Dorian's Movie Reviews

Is it worth seeing? Reviews are presented with no cynicism, no comparisons, no biased standards, no pretentiousness - every movie is reviewed on its individual entertainment value including technical presentation.  
Scale 1 - 5
The Animal
2001, Columbia
Directed by Luke Greenfield
Story by Tom Brady; Screenplay by Tom Brady and Rob Schneider

So a movie director goes into a bar in Hollywood and asks two writers, "What do you get when you cross a seal with a monkey with a man?" Well, you get this movie, The Animal. And this is the similar type of humor you get in the movie: dramatizations of imaginative and crude humor. If you like the crude, "back to nature" aspects of the TV series "Survivor," you will like this movie. And a wise casting decision was made putting Survivor Colleen Haskell in a not-so-small part for her movie debut. She surpassed expectations, displaying an innate charm, and is an appropriate drawing card.

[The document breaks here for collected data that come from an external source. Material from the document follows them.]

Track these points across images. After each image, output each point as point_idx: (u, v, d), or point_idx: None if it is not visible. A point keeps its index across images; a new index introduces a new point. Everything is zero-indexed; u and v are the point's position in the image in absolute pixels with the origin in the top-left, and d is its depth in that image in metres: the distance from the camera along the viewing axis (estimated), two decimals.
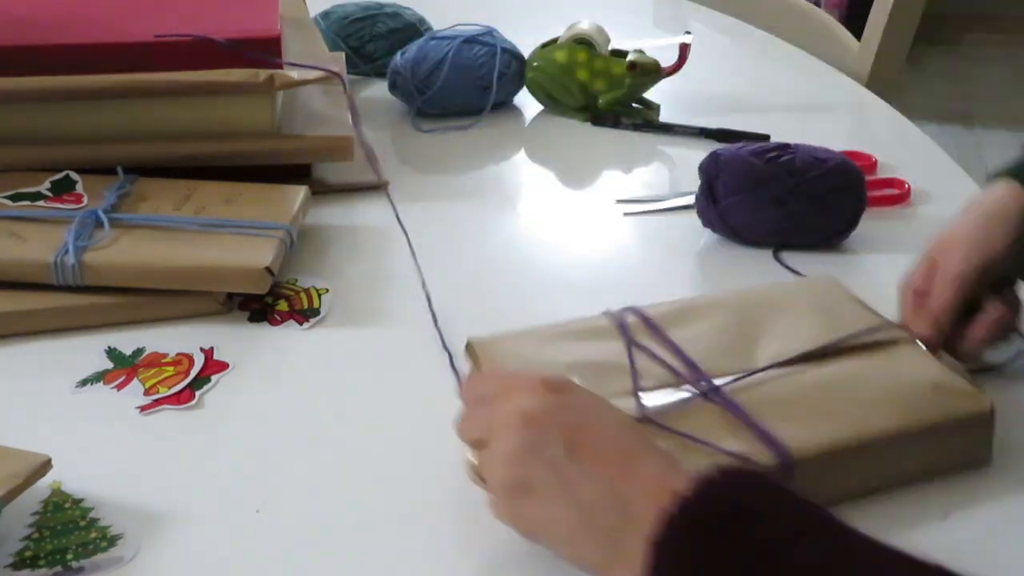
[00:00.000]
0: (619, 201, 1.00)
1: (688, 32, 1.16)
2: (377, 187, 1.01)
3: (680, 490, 0.51)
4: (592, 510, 0.53)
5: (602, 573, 0.53)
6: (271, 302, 0.84)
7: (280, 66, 0.95)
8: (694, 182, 1.02)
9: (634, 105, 1.16)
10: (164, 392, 0.75)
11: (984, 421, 0.67)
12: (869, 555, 0.48)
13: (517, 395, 0.58)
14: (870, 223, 0.93)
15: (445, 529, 0.65)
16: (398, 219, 0.96)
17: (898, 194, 1.00)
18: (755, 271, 0.88)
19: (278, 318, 0.83)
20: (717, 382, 0.67)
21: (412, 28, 1.22)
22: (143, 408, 0.74)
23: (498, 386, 0.61)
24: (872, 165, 1.04)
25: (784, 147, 0.91)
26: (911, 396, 0.66)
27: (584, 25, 1.16)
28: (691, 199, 0.99)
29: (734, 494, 0.51)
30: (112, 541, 0.63)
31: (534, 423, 0.55)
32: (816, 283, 0.79)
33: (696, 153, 1.09)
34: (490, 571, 0.63)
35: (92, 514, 0.65)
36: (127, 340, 0.80)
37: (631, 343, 0.71)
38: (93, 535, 0.63)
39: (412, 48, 1.13)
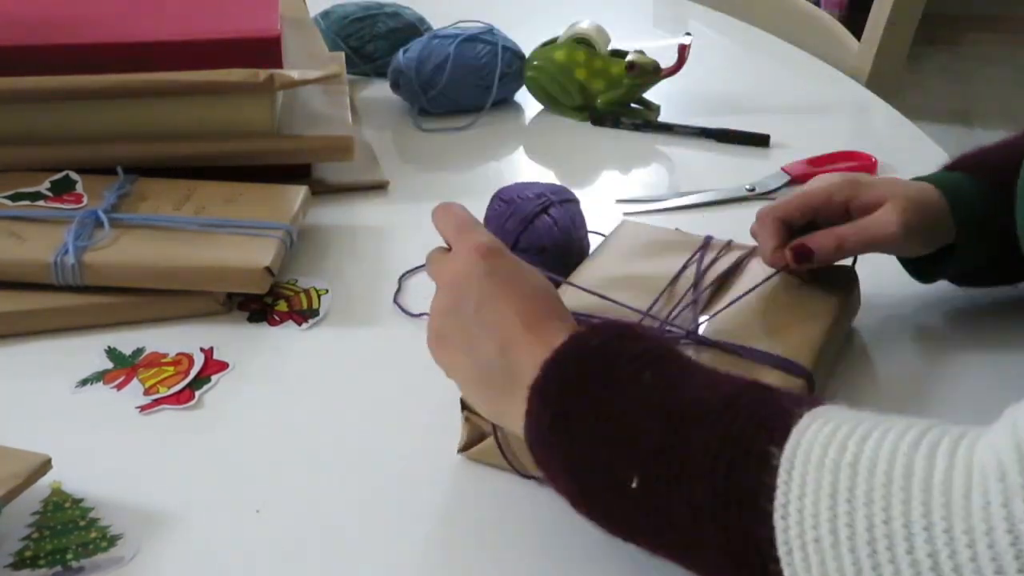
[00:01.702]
0: (619, 201, 1.00)
1: (688, 33, 1.16)
2: (377, 187, 1.02)
3: (557, 344, 0.58)
4: (488, 367, 0.61)
5: (498, 420, 0.63)
6: (271, 302, 0.84)
7: (280, 66, 0.95)
8: (694, 182, 1.03)
9: (634, 105, 1.16)
10: (164, 392, 0.75)
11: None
12: (701, 375, 0.56)
13: (455, 256, 0.66)
14: None
15: (445, 528, 0.65)
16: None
17: None
18: None
19: (277, 318, 0.83)
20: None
21: (412, 28, 1.22)
22: (143, 408, 0.74)
23: (451, 233, 0.68)
24: (872, 165, 1.04)
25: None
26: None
27: (584, 25, 1.16)
28: (691, 199, 0.99)
29: (594, 340, 0.58)
30: (112, 541, 0.63)
31: (457, 285, 0.64)
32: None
33: (696, 153, 1.10)
34: (490, 570, 0.63)
35: (92, 514, 0.65)
36: (127, 340, 0.80)
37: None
38: (93, 535, 0.63)
39: (415, 47, 1.13)
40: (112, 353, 0.79)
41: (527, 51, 1.17)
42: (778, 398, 0.54)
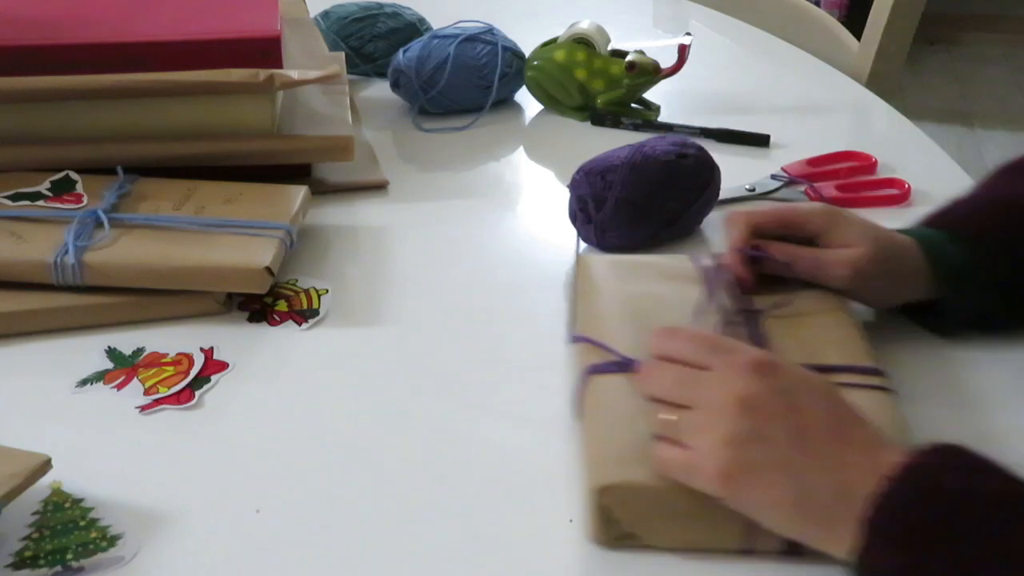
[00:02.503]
0: None
1: (688, 33, 1.16)
2: (377, 187, 1.02)
3: (891, 468, 0.54)
4: (812, 491, 0.57)
5: (816, 544, 0.58)
6: (271, 302, 0.84)
7: (280, 66, 0.95)
8: None
9: (634, 105, 1.16)
10: (164, 392, 0.75)
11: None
12: None
13: (729, 376, 0.61)
14: None
15: (445, 528, 0.65)
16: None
17: (898, 194, 1.00)
18: None
19: (277, 318, 0.83)
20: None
21: (412, 28, 1.22)
22: (143, 408, 0.74)
23: (703, 352, 0.64)
24: (872, 165, 1.04)
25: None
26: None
27: (584, 25, 1.16)
28: None
29: (942, 472, 0.54)
30: (112, 541, 0.63)
31: (755, 411, 0.60)
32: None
33: None
34: (490, 570, 0.63)
35: (92, 514, 0.65)
36: (127, 340, 0.80)
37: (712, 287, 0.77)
38: (93, 535, 0.63)
39: (415, 47, 1.13)
40: (112, 353, 0.79)
41: (527, 51, 1.17)
42: None
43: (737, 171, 1.05)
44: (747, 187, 1.01)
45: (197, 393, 0.75)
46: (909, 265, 0.77)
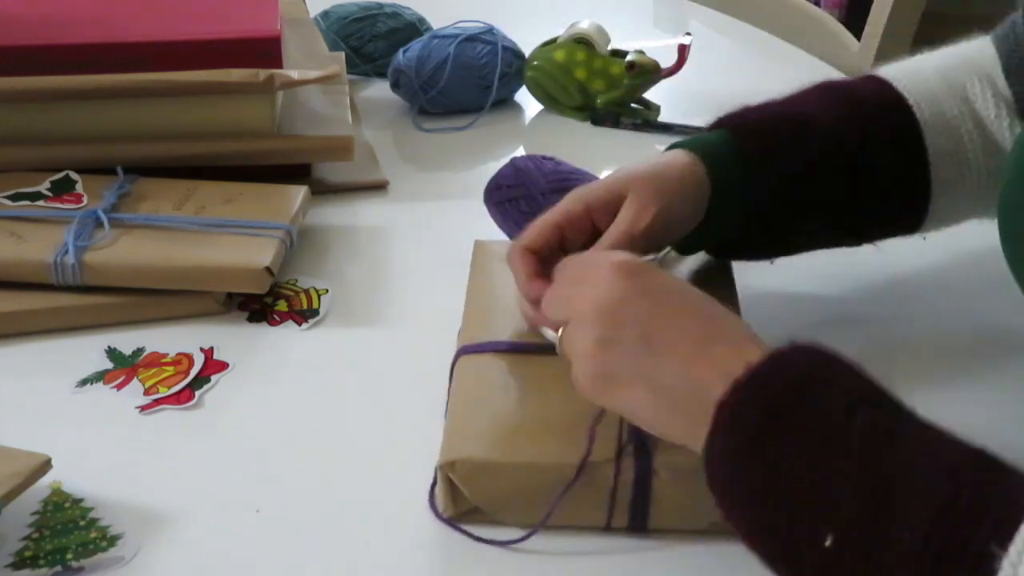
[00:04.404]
0: None
1: (688, 33, 1.16)
2: (377, 187, 1.02)
3: (752, 362, 0.53)
4: (670, 392, 0.56)
5: (685, 443, 0.56)
6: (270, 302, 0.84)
7: (280, 66, 0.95)
8: None
9: (634, 105, 1.16)
10: (164, 392, 0.75)
11: None
12: (918, 430, 0.50)
13: (593, 283, 0.60)
14: None
15: (446, 528, 0.65)
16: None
17: None
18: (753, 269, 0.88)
19: (277, 318, 0.83)
20: None
21: (412, 28, 1.22)
22: (143, 408, 0.74)
23: (576, 270, 0.63)
24: None
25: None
26: None
27: (584, 25, 1.16)
28: None
29: (800, 364, 0.52)
30: (112, 541, 0.63)
31: (609, 316, 0.58)
32: None
33: None
34: (490, 570, 0.63)
35: (92, 514, 0.65)
36: (127, 340, 0.80)
37: None
38: (93, 535, 0.63)
39: (415, 47, 1.13)
40: (112, 353, 0.79)
41: (527, 51, 1.17)
42: (1008, 477, 0.46)
43: None
44: None
45: (197, 393, 0.75)
46: (691, 177, 0.72)
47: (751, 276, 0.81)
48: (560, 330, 0.63)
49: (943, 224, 0.81)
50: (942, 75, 0.79)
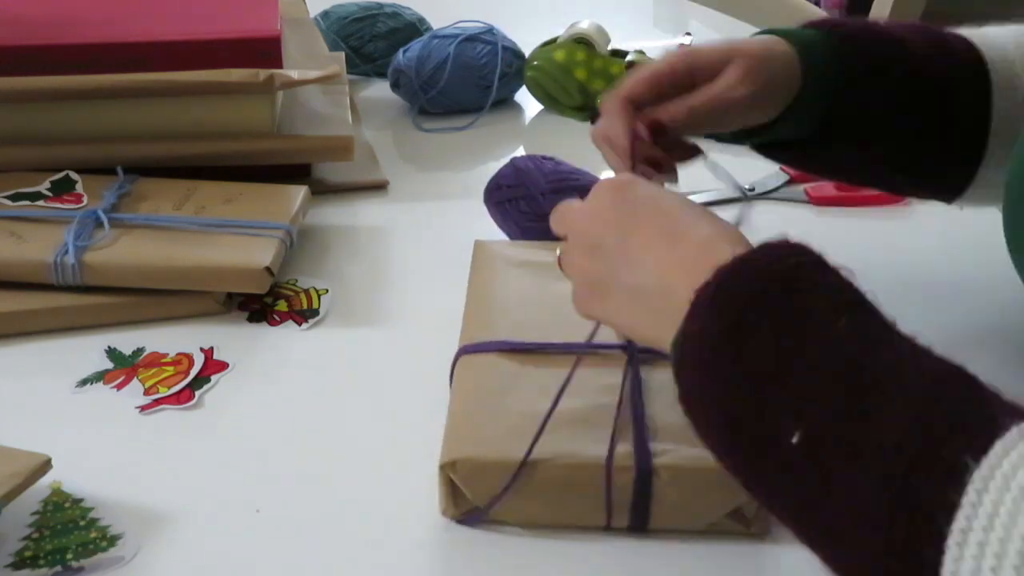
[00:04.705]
0: None
1: (688, 33, 1.16)
2: (377, 187, 1.02)
3: (722, 262, 0.51)
4: (642, 293, 0.56)
5: (660, 347, 0.55)
6: (270, 302, 0.84)
7: (280, 66, 0.95)
8: (694, 181, 1.02)
9: None
10: (164, 392, 0.75)
11: None
12: (901, 340, 0.49)
13: (588, 200, 0.62)
14: (869, 222, 0.94)
15: (446, 528, 0.65)
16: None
17: None
18: None
19: (277, 318, 0.83)
20: None
21: (412, 28, 1.22)
22: (143, 408, 0.74)
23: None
24: None
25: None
26: None
27: (584, 25, 1.16)
28: (691, 199, 0.98)
29: (788, 258, 0.51)
30: (112, 541, 0.63)
31: (595, 219, 0.60)
32: None
33: None
34: (490, 569, 0.63)
35: (92, 514, 0.65)
36: (127, 340, 0.80)
37: None
38: (93, 535, 0.63)
39: (415, 47, 1.14)
40: (112, 353, 0.79)
41: (527, 51, 1.17)
42: (986, 396, 0.45)
43: (737, 170, 1.05)
44: (747, 187, 1.01)
45: (197, 393, 0.75)
46: (784, 61, 0.74)
47: None
48: (559, 249, 0.64)
49: (982, 197, 0.80)
50: (1015, 41, 0.79)
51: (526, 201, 0.88)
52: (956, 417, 0.44)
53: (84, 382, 0.76)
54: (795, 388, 0.47)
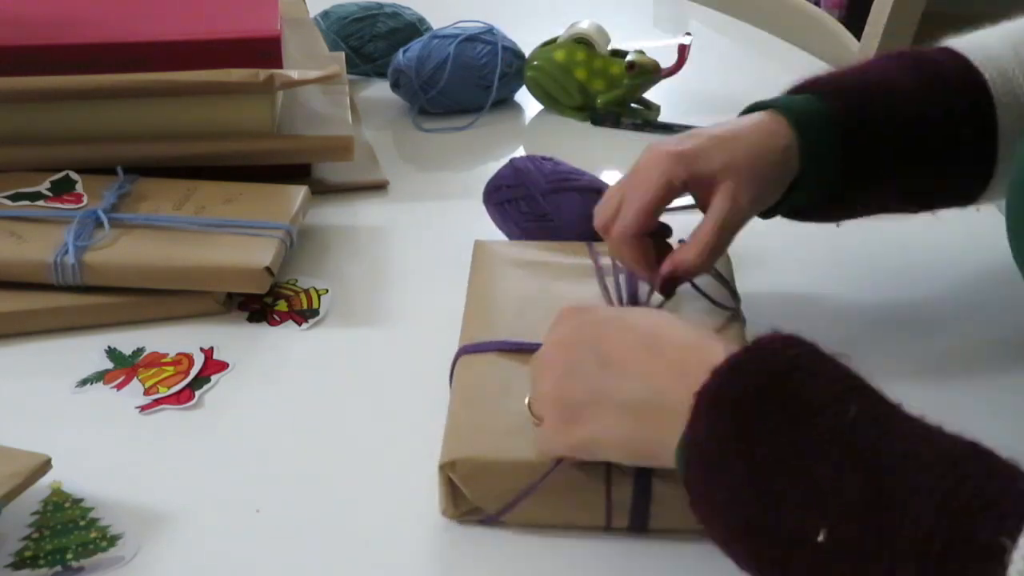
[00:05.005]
0: None
1: (688, 33, 1.16)
2: (377, 187, 1.02)
3: (715, 362, 0.51)
4: (632, 405, 0.55)
5: (659, 460, 0.55)
6: (270, 302, 0.84)
7: (280, 66, 0.95)
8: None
9: (634, 105, 1.16)
10: (164, 392, 0.75)
11: None
12: (909, 422, 0.48)
13: (549, 334, 0.62)
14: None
15: (446, 528, 0.65)
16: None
17: None
18: (753, 269, 0.88)
19: (277, 318, 0.83)
20: None
21: (412, 28, 1.22)
22: (143, 408, 0.74)
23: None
24: None
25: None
26: None
27: (584, 25, 1.16)
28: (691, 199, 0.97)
29: (783, 352, 0.51)
30: (112, 541, 0.63)
31: (565, 348, 0.60)
32: None
33: None
34: (490, 569, 0.63)
35: (92, 514, 0.65)
36: (127, 340, 0.80)
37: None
38: (93, 535, 0.63)
39: (415, 47, 1.13)
40: (112, 353, 0.79)
41: (527, 51, 1.17)
42: (1007, 470, 0.45)
43: None
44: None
45: (197, 393, 0.75)
46: (782, 149, 0.73)
47: (750, 275, 0.81)
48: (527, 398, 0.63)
49: (998, 196, 0.80)
50: (1013, 49, 0.79)
51: (526, 201, 0.88)
52: (983, 497, 0.43)
53: (84, 382, 0.76)
54: (814, 485, 0.46)
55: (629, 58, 1.13)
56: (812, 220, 0.80)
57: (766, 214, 0.78)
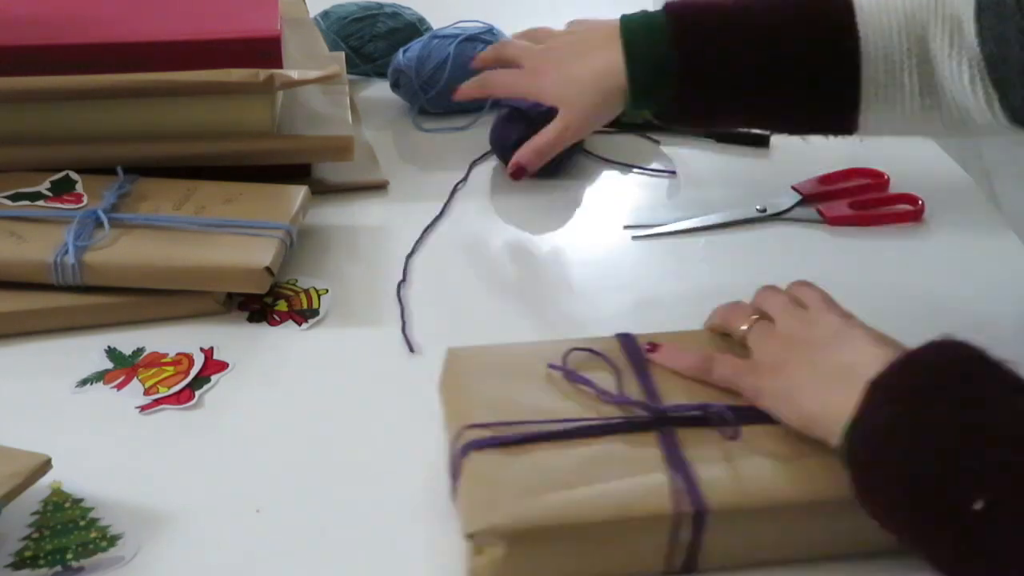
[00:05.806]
0: (627, 227, 0.97)
1: None
2: (377, 187, 1.02)
3: (893, 355, 0.58)
4: (826, 373, 0.61)
5: (824, 423, 0.59)
6: (270, 302, 0.84)
7: (280, 66, 0.95)
8: (695, 184, 1.03)
9: None
10: (164, 392, 0.75)
11: None
12: None
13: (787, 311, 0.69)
14: (884, 243, 0.93)
15: (445, 528, 0.65)
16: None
17: (913, 210, 0.97)
18: (751, 271, 0.88)
19: (277, 318, 0.83)
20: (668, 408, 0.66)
21: (412, 28, 1.22)
22: (143, 408, 0.74)
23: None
24: (885, 182, 1.02)
25: None
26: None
27: None
28: (700, 221, 0.97)
29: (958, 351, 0.56)
30: (112, 541, 0.63)
31: (799, 320, 0.67)
32: None
33: (696, 154, 1.09)
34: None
35: (92, 514, 0.65)
36: (127, 340, 0.80)
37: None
38: (93, 535, 0.63)
39: (415, 47, 1.13)
40: (112, 353, 0.79)
41: None
42: None
43: (738, 173, 1.05)
44: (757, 208, 0.98)
45: (197, 393, 0.75)
46: (616, 104, 0.91)
47: (750, 277, 0.81)
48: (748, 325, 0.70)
49: (875, 135, 0.87)
50: (906, 10, 0.83)
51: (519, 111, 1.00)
52: None
53: (84, 382, 0.76)
54: (976, 458, 0.51)
55: None
56: (679, 125, 0.99)
57: (633, 118, 0.97)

Marvin Mange (Rob Schneider) is severely power challenged to the point of impotence over his path in life. Even a group of eighth graders have more control over his destiny than he does. The best thing that can happen to him is to inherit a little animalistic power... Or is it? If it is hard for most of us to control the animal within, Marvin gets a triple dose of it and he is one mixed up, out of control man/animal. Add to this his attraction to Rianna (Colleen Haskell), lover of all animals and nature. He is attracted to Rianna but the new beasty parts only complicates things. Ya' gotta' feel sorry for poor Marvin - the universe has to give the poor guy a break.

Besides crude action, The Animal delivers quite a few laughs and chuckles. Marvin stays true to animalistic nature, comically marking his territory like a male cat, smelling crotches, and making a few trips to the restroom for obvious relief. The action scenes were well done, making Marvin's animalistic stunts enjoyable and almost believable. The opening sets us up for a small town atmosphere so the comedy can be further enlivened by Deputy Doug Sisk (John C. McGinley) with a role that condenses his part into a small town melodramatic villain. He stops just short of tying Marvin to a railroad track. The entire story stays precipitously close to going "over the top," and this isn't a bad thing. The story is good for a few laughs. It could have used more storyline and a few more laughs, but it isn't hurting.

There are two other debuts associated with this film besides Colleen's. Although Tom Brady is an experienced writer in entertainment, this is his first screenplay. This is also Luke Greenfield's directorial debut. There were no major flaws in either's contribution. With offbeat Saturday Night Live style comedy and several debuts, this movie could have easily slid to a "B" quality film, but it stayed in the good zone. It doesn't hurt that accomplished comedian Adam Sandler and Jack Giarraputo (Bullet Proof and Happy Gilmore) were behind the film as producers, and Saturday Night Live veteran Rob Schneider helped with the writing and carried the main role.

I give this one three spotlights out of a possible five for general popcorn munching entertainment value. It will appeal to some more than others depending on the type of humor you like. It carries a PG-13 rating. Enjoy!

- Dorian


  • 5 Spotlights: The best of movie making, well worth seeing
  • 4 Spotlights: Good movie for the genre; may have minor technical or story problems but they hardly harm the enjoyment; clearly worth seeing; (most movies)
  • 3 Spotlights: Not bad, but has problems - worth seeing
  • 2 Spotlights: Caution - a "B" movie, probably will appeal only to some
  • 1 Spotlight: Caution - not recommended for any audience (will probably never be given)

Note: No half spotlights are given.

My reviews are not based much on my personal taste, or any standard besides entertainment value. I try to be as objective as possible, keeping in mind that entertainment value is very subjective and individualized. If I'm not interested in a movie I usually don't go see it, so it doesn't get reviewed. Each character, and each position in the production company might be highlighted if the contribution affected the enjoyment of the story as either outstanding or dismal and I noticed it, keeping in mind that many contributions are singularly distinguished by their seamless integration with the story, not calling attention to themselves and thereby escaping attention.